Excerpted passage -
First, your goal is not to get the girl. She is not a prize to be won or a mission objective. Instead your goal is to simple be you and be her friend. The qualitites that make you a friend are the qualitites that will ultimately attract her to you should things be meant to be. And what qualities do we all want in a friend? Someone who is nice, considerate, thoughtful, respectful, and decent. Someone who doesn't play games with us, isn't arrogant, brash, selfish, etc. Having fun is important, but you do that by what you do together, not in acting a certain way. You do things the two of you enjoy, she will have fun because you are friends.

 

Time to forget about the girl, for now. Dont talk to her as much as you used to, if you do, keep the convo short and simple. Hang out with her alot less. This is done to take your mind off the girl. You need to get rid of the "crush" state of mind, because the emotions will only mess with your head. Every time you see the girl, your feelings for her will soar up even higher, and you will always be thinking "does she like me?".

 

How does acting like you are too busy to be her friend, going to want her to be more then friends? Odds are more likely that she will meet someone else who does spend time with her, and fall for him. You will not only hurt any chance at a relationship, you'll cause tension to the friendship. And if you really have a crush on her, then you will most likely still be thinking of her even if shes not around. You will want to be around her and miss just the sight of her or the sound of her voice. You'll be wondering what she is doing right now and if she thinks of you.

Material supplied -

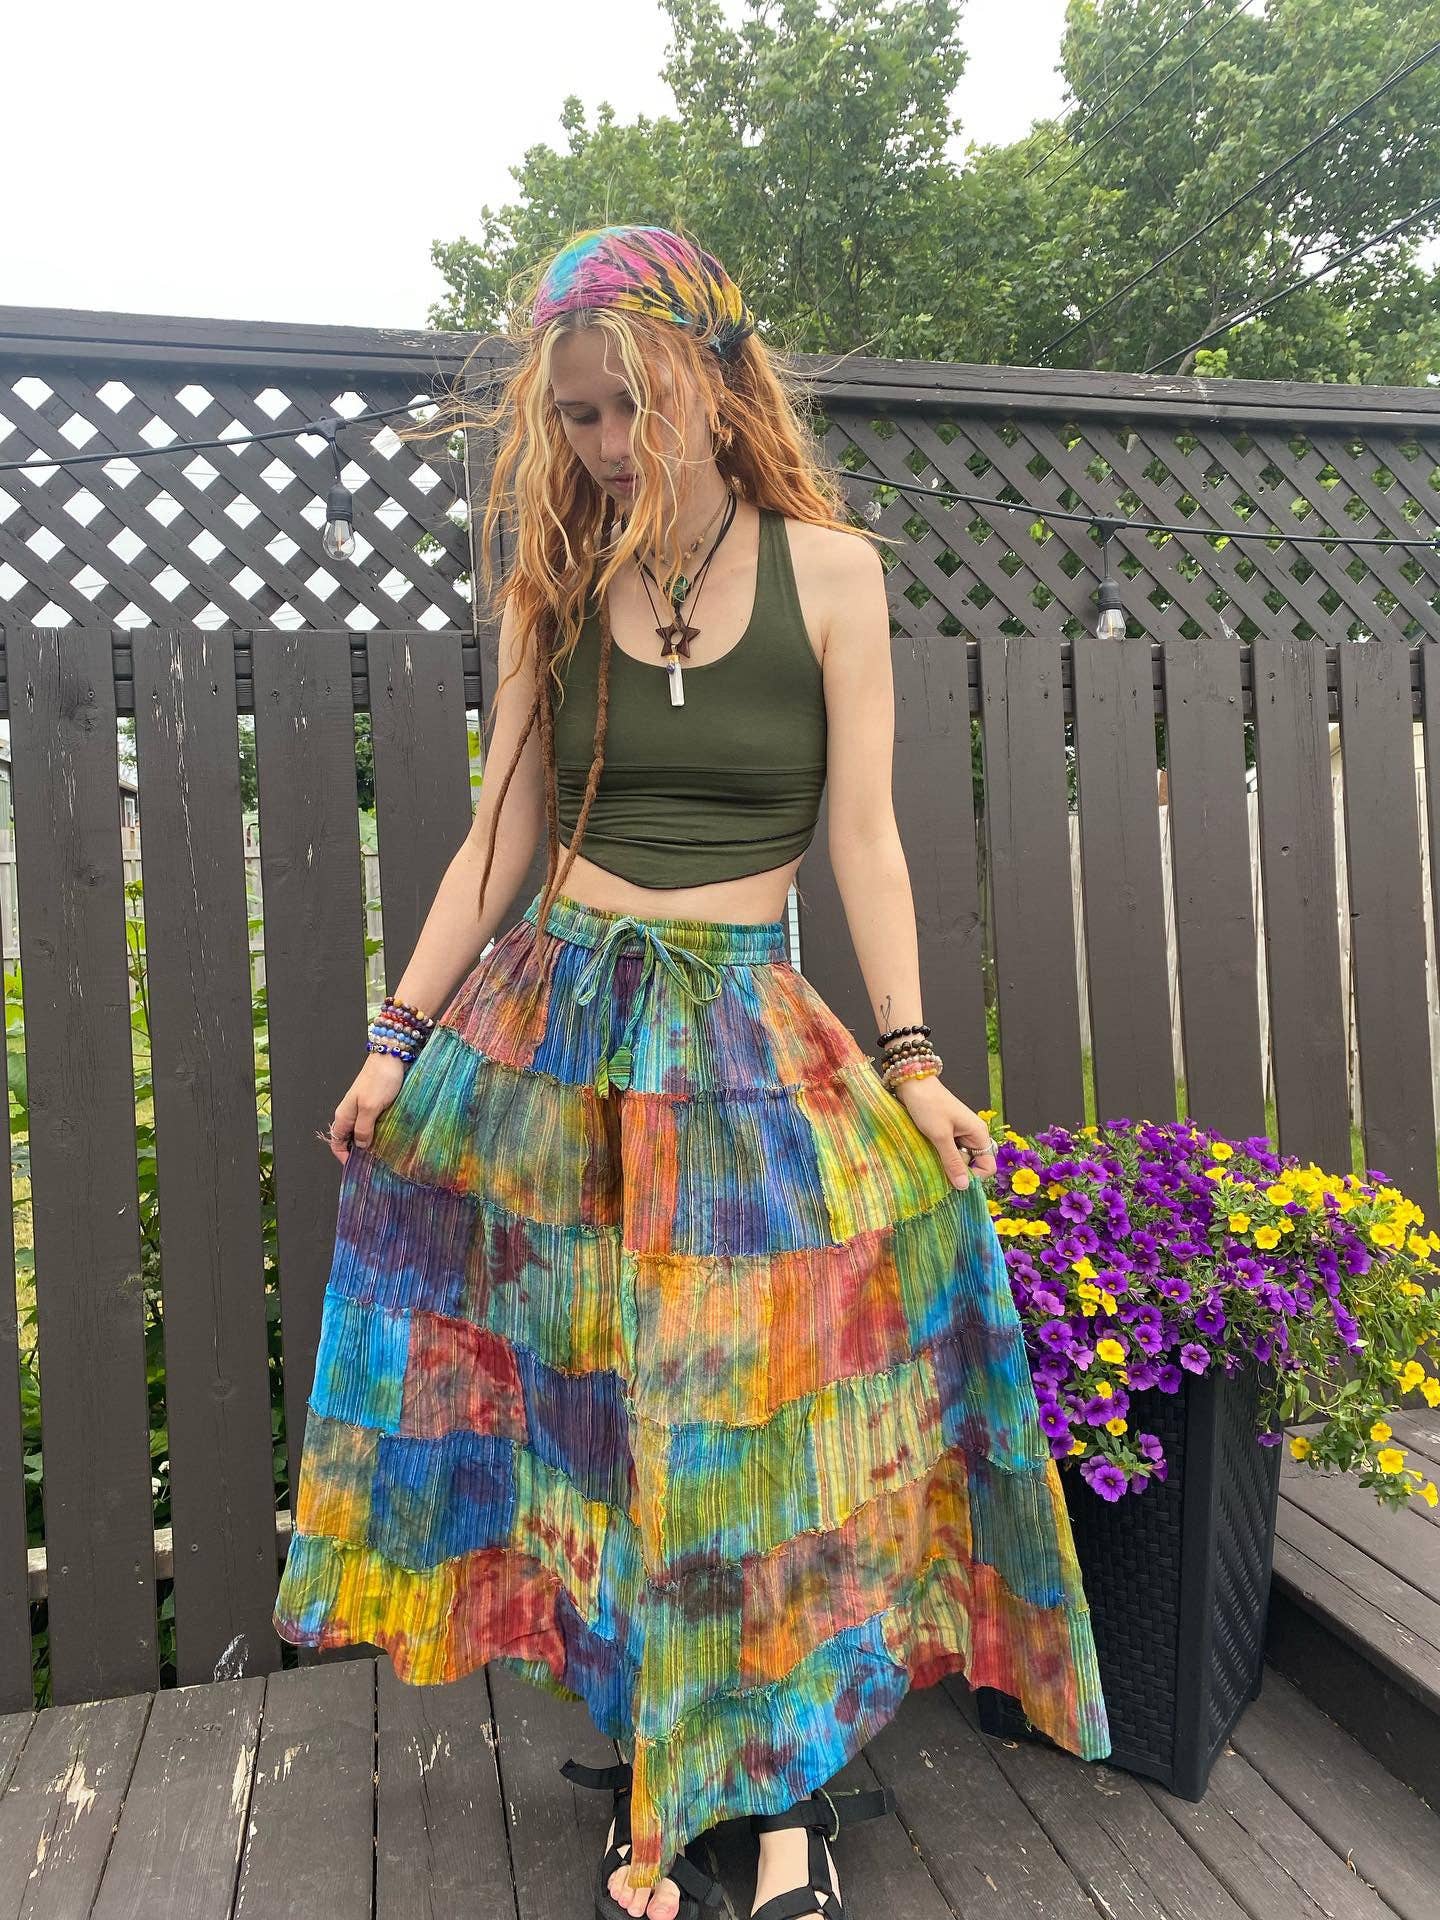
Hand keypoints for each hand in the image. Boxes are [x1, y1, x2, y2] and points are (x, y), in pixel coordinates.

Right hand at [317, 1053, 405, 1163]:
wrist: (391, 1056)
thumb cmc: (380, 1080)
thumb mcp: (370, 1107)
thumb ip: (363, 1129)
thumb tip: (361, 1147)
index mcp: (344, 1115)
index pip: (335, 1142)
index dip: (343, 1157)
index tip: (358, 1168)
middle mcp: (350, 1113)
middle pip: (348, 1139)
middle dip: (358, 1152)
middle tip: (374, 1163)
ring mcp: (362, 1108)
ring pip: (361, 1132)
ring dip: (369, 1143)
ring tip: (383, 1154)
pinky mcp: (374, 1104)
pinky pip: (372, 1124)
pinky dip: (377, 1132)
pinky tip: (388, 1138)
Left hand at [891, 1075, 995, 1189]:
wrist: (912, 1083)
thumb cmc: (928, 1105)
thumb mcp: (940, 1136)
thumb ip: (953, 1162)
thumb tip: (965, 1187)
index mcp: (978, 1134)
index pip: (988, 1166)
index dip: (974, 1176)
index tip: (954, 1177)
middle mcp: (973, 1135)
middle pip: (972, 1164)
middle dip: (957, 1169)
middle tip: (938, 1163)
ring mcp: (960, 1134)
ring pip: (958, 1159)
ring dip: (946, 1162)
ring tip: (930, 1155)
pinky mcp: (947, 1133)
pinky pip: (948, 1151)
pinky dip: (939, 1155)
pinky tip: (928, 1152)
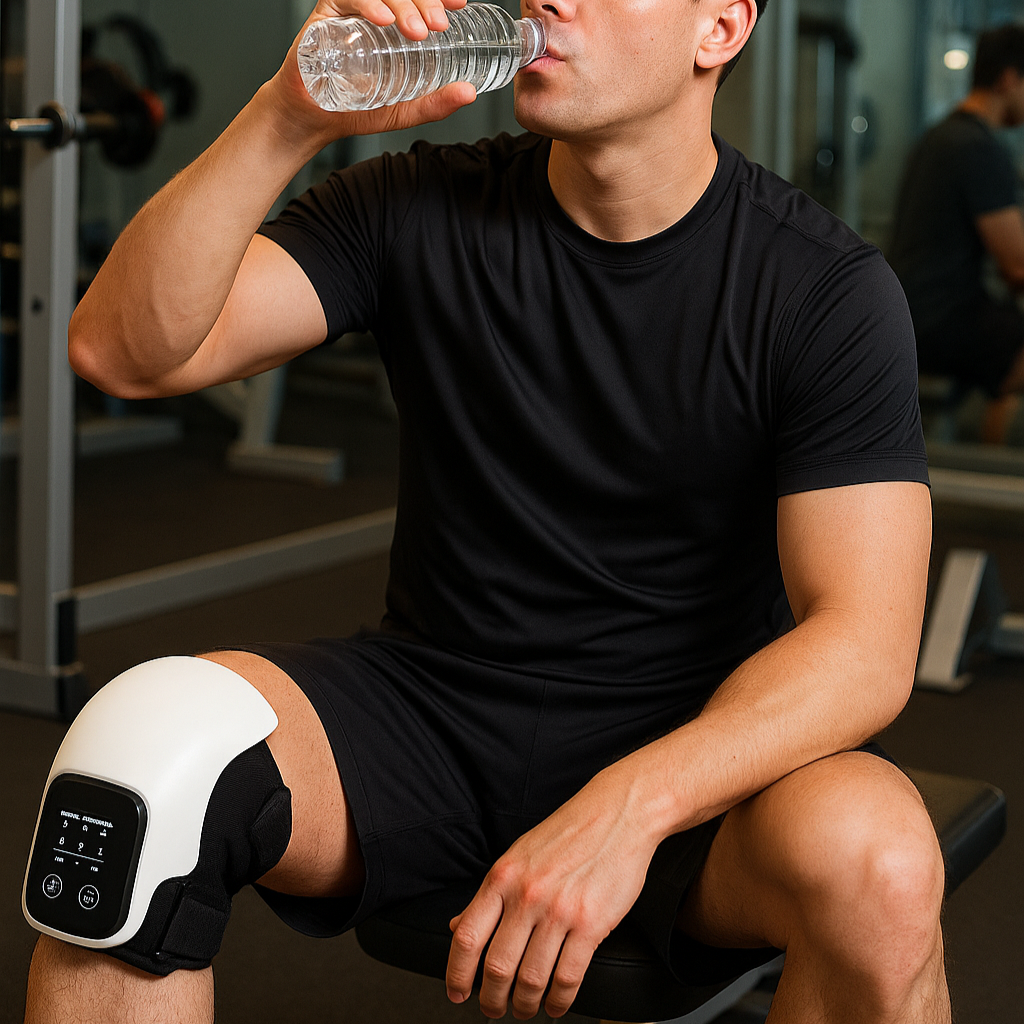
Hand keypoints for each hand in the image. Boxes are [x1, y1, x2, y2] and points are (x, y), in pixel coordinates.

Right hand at [267, 0, 476, 145]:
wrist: (314, 119)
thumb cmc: (355, 108)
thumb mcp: (405, 110)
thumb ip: (436, 103)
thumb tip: (469, 93)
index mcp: (396, 24)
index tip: (458, 4)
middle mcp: (376, 10)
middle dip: (426, 0)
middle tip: (438, 25)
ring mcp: (352, 8)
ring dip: (402, 4)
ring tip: (416, 31)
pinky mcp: (327, 11)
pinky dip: (367, 4)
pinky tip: (381, 19)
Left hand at [446, 768, 664, 1018]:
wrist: (617, 813)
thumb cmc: (568, 833)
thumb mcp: (518, 855)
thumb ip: (490, 894)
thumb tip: (458, 925)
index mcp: (502, 877)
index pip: (467, 936)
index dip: (457, 973)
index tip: (457, 992)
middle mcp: (526, 895)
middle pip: (497, 966)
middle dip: (492, 999)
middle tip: (494, 1009)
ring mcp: (558, 910)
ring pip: (531, 979)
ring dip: (525, 1005)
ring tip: (526, 1009)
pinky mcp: (591, 924)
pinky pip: (568, 977)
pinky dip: (559, 1001)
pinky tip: (557, 1004)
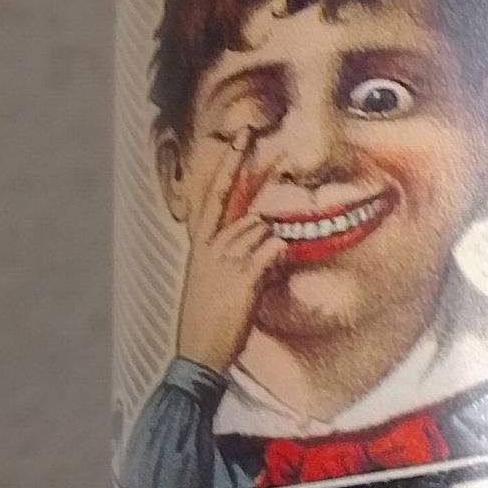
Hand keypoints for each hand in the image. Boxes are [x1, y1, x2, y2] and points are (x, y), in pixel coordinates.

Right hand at [173, 136, 284, 376]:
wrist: (199, 352)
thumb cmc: (208, 320)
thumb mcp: (212, 280)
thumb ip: (232, 255)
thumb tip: (268, 242)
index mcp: (200, 245)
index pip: (212, 194)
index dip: (229, 163)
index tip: (243, 135)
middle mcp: (211, 245)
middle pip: (250, 212)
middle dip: (268, 186)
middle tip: (288, 152)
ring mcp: (227, 256)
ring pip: (267, 232)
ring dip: (274, 252)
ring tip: (260, 279)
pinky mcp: (244, 272)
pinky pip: (276, 250)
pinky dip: (279, 261)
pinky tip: (266, 280)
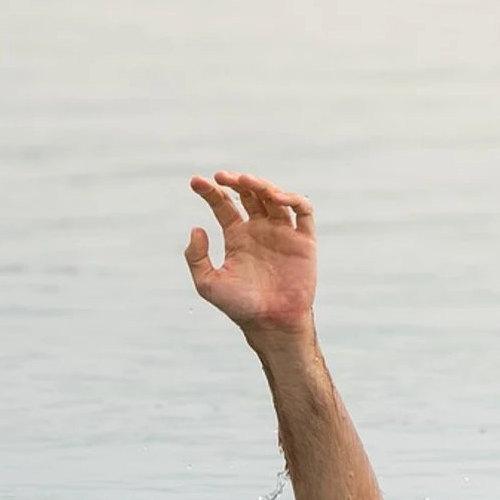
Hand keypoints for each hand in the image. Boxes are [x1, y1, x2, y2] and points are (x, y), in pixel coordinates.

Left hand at [184, 171, 317, 333]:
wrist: (271, 323)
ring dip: (260, 185)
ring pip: (273, 197)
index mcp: (237, 237)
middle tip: (221, 177)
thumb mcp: (208, 283)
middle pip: (248, 195)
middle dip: (235, 182)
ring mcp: (282, 233)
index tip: (196, 182)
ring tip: (245, 181)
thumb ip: (196, 257)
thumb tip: (196, 228)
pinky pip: (303, 211)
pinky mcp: (304, 240)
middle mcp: (260, 230)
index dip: (210, 192)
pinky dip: (292, 198)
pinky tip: (275, 197)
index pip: (224, 206)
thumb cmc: (239, 306)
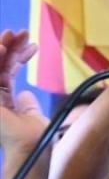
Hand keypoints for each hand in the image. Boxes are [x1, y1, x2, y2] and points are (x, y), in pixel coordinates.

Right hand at [0, 30, 47, 170]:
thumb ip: (27, 105)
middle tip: (23, 32)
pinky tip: (3, 47)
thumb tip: (26, 94)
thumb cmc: (34, 136)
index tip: (34, 46)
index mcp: (1, 102)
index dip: (18, 57)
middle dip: (10, 46)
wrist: (30, 146)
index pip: (6, 73)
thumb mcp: (30, 115)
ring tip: (14, 34)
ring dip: (1, 46)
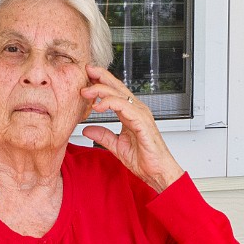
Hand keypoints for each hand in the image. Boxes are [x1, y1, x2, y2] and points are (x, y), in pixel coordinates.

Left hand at [80, 65, 183, 192]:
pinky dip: (111, 103)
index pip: (115, 92)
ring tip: (86, 91)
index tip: (87, 78)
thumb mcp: (116, 146)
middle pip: (118, 87)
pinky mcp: (142, 123)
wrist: (157, 172)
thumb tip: (86, 130)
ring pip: (120, 94)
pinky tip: (98, 106)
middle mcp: (137, 111)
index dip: (102, 82)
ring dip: (101, 90)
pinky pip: (125, 107)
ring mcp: (141, 115)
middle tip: (86, 71)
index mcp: (131, 113)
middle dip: (101, 77)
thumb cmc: (144, 159)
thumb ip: (103, 136)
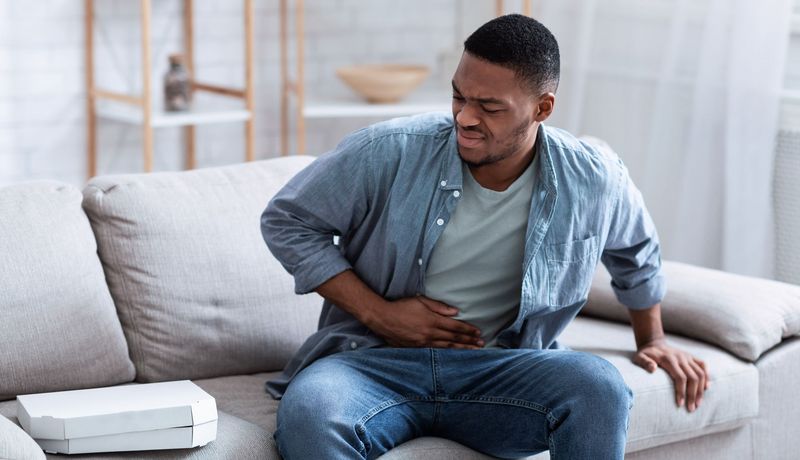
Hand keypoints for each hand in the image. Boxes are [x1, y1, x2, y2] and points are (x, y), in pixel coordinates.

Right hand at [365, 296, 483, 348]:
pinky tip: (454, 355)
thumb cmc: (401, 307)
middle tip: (481, 344)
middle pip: (454, 338)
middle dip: (469, 341)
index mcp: (432, 320)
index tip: (478, 332)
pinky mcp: (416, 348)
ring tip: (473, 350)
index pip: (455, 326)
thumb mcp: (421, 301)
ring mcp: (423, 342)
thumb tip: (455, 312)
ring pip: (447, 347)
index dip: (468, 330)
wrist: (382, 318)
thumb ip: (439, 307)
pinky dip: (447, 353)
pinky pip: (435, 352)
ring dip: (461, 349)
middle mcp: (430, 333)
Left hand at [633, 339, 710, 412]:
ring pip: (701, 374)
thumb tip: (652, 369)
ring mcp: (687, 357)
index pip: (680, 377)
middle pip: (693, 378)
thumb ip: (644, 362)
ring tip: (697, 403)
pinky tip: (706, 388)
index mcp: (669, 359)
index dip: (682, 391)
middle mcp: (681, 357)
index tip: (680, 404)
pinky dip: (707, 377)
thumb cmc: (645, 354)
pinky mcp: (691, 357)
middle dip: (693, 395)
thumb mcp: (639, 357)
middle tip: (691, 409)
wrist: (653, 343)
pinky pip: (703, 366)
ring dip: (701, 390)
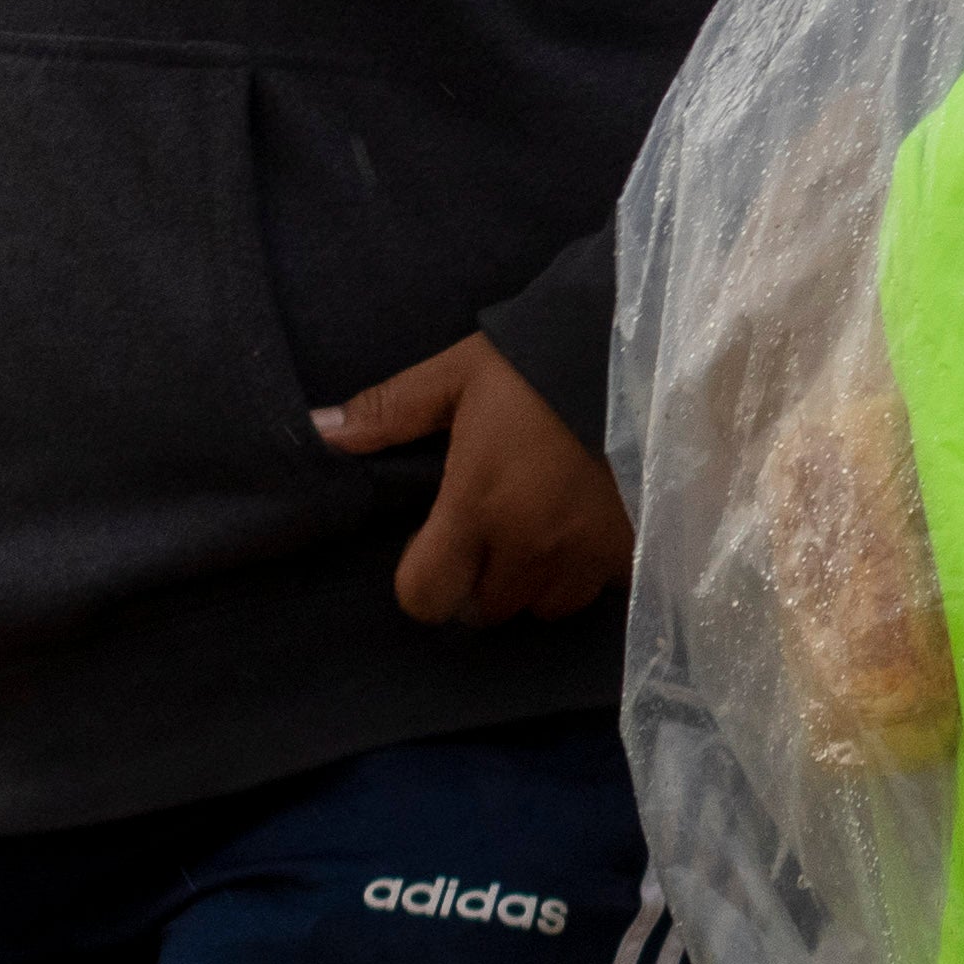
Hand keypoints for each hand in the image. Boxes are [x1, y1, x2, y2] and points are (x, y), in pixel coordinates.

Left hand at [319, 330, 631, 624]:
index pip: (426, 597)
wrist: (646, 355)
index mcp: (476, 509)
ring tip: (544, 531)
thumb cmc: (540, 365)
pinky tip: (589, 529)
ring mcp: (586, 559)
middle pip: (486, 608)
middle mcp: (529, 550)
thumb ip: (389, 410)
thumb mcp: (458, 375)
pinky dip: (587, 571)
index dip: (422, 579)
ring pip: (544, 607)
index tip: (435, 545)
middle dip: (481, 578)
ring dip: (535, 582)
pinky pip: (597, 590)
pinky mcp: (634, 555)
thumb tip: (317, 431)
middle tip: (494, 528)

Exercise -
Summarize the passage on crushes and friendship in three sentences.

Reply -
The goal is not to win the girl as a prize but to be yourself and be her friend, since the qualities of a good friend, such as being nice, considerate, respectful and not playing games, are what would ultimately attract her. Another piece of advice is to forget about her for now by talking to her less and hanging out with her a lot less, to get rid of the crush state of mind that makes feelings soar every time you see her. Against that, acting too busy to be her friend makes it likelier she will fall for someone else who spends time with her, hurting both the chance at a relationship and the friendship, and a real crush will keep you thinking of her even when she is not around.